Wasting no time in further conversation, Chet rapped the man's head sharply
with the pipe, knocking him cold. He hoisted the guy onto a gurney and covered
him with a sheet, then went to the outer room searching for another exit.
From here a window looked out onto a street, and below it verdant bushes
grew up to brush against the panes. He was in luck, he worried this might
be a basement setup. For a long moment he fought the window mechanism. The
buzzer sounded again, this time, yammering repeatedly. He got the window up
and slipped outside. Someone was now pounding on the door with a fist. Carefully
closing the sash behind him, Chet took off down the street on a dead run.

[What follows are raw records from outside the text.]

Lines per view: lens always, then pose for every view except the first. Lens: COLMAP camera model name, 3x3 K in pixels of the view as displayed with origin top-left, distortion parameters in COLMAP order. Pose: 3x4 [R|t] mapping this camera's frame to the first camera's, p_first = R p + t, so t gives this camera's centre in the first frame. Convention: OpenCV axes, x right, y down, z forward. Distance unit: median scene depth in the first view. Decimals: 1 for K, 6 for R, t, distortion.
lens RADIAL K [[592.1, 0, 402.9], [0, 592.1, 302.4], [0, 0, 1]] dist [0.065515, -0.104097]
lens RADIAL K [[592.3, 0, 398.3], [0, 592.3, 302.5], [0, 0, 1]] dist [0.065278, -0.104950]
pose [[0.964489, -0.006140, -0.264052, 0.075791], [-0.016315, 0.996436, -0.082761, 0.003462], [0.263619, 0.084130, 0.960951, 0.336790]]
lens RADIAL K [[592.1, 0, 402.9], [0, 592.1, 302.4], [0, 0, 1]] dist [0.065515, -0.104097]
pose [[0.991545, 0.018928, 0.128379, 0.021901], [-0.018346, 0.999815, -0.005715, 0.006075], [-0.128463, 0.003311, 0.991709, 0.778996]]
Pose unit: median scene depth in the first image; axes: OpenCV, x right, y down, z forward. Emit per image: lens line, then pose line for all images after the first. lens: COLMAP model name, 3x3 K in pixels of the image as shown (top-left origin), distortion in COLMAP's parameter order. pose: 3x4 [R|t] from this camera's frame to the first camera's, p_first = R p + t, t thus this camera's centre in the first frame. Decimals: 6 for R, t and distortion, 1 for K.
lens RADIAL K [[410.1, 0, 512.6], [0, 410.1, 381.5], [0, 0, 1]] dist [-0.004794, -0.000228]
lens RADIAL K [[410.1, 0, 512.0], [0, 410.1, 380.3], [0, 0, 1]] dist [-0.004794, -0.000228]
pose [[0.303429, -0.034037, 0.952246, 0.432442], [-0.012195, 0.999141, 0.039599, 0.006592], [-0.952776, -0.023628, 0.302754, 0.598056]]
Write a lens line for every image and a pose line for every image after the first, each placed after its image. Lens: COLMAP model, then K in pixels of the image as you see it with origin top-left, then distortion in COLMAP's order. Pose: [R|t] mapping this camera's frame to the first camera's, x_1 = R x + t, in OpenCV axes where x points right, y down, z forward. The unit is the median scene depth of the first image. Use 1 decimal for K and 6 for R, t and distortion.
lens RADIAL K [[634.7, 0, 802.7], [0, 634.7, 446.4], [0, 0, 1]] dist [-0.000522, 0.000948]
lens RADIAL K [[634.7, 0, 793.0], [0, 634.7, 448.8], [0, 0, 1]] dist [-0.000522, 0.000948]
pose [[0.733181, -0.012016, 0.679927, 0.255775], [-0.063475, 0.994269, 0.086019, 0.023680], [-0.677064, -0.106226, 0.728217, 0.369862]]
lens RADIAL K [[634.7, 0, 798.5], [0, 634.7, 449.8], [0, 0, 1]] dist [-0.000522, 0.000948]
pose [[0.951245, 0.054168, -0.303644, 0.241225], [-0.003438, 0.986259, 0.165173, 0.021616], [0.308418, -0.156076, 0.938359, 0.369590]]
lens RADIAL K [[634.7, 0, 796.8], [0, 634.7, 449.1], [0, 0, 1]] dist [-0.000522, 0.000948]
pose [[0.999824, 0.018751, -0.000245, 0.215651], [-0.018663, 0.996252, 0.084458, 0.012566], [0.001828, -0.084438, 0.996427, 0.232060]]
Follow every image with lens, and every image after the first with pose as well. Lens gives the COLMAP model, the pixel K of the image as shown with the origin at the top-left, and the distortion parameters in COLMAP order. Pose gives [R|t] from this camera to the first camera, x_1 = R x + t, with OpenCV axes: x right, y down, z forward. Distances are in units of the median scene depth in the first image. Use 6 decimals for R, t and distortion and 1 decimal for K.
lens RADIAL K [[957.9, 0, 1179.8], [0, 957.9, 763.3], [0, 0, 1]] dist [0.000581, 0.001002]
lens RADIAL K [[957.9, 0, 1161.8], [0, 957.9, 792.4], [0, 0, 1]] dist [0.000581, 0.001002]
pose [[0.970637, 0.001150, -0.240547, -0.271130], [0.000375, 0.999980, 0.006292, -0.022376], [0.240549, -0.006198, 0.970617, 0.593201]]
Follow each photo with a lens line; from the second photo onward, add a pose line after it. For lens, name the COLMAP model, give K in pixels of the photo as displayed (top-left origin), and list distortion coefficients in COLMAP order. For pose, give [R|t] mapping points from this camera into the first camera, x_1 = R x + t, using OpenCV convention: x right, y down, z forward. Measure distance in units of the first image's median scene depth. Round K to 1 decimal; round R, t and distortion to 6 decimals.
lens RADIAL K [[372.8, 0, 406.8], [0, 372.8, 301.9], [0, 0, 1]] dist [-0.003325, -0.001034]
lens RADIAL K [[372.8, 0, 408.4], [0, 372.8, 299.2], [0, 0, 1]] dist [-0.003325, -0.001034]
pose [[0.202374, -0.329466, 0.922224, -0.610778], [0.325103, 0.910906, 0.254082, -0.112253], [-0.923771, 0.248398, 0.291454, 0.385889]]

He turned right at the first cross street and five minutes later disproved
a theory that is held almost universally. Sometimes there IS a cop around
when you need one.
Sid Katz got his men out just in time. When they had trouble raising Belzak,
he knew something went wrong, he could feel it in his bones. A half an
hour after ordering them away, he slowly drove past the funeral home. The
alley was full of cop cars. Lights blazed in the building and as he drove
past he saw Belzak in handcuffs being led away. He now would have to put
a lid on it, nip it before the shit spread. He made three phone calls. The
first two got the clean-up team rolling, the third he put off as long as
possible. The man was not going to be happy Katz thought as he punched in
the number. He hated telling Penn all they had to show for this fiasco was
a single blood sample taken by Connor. 'What a fucking mess,' he thought.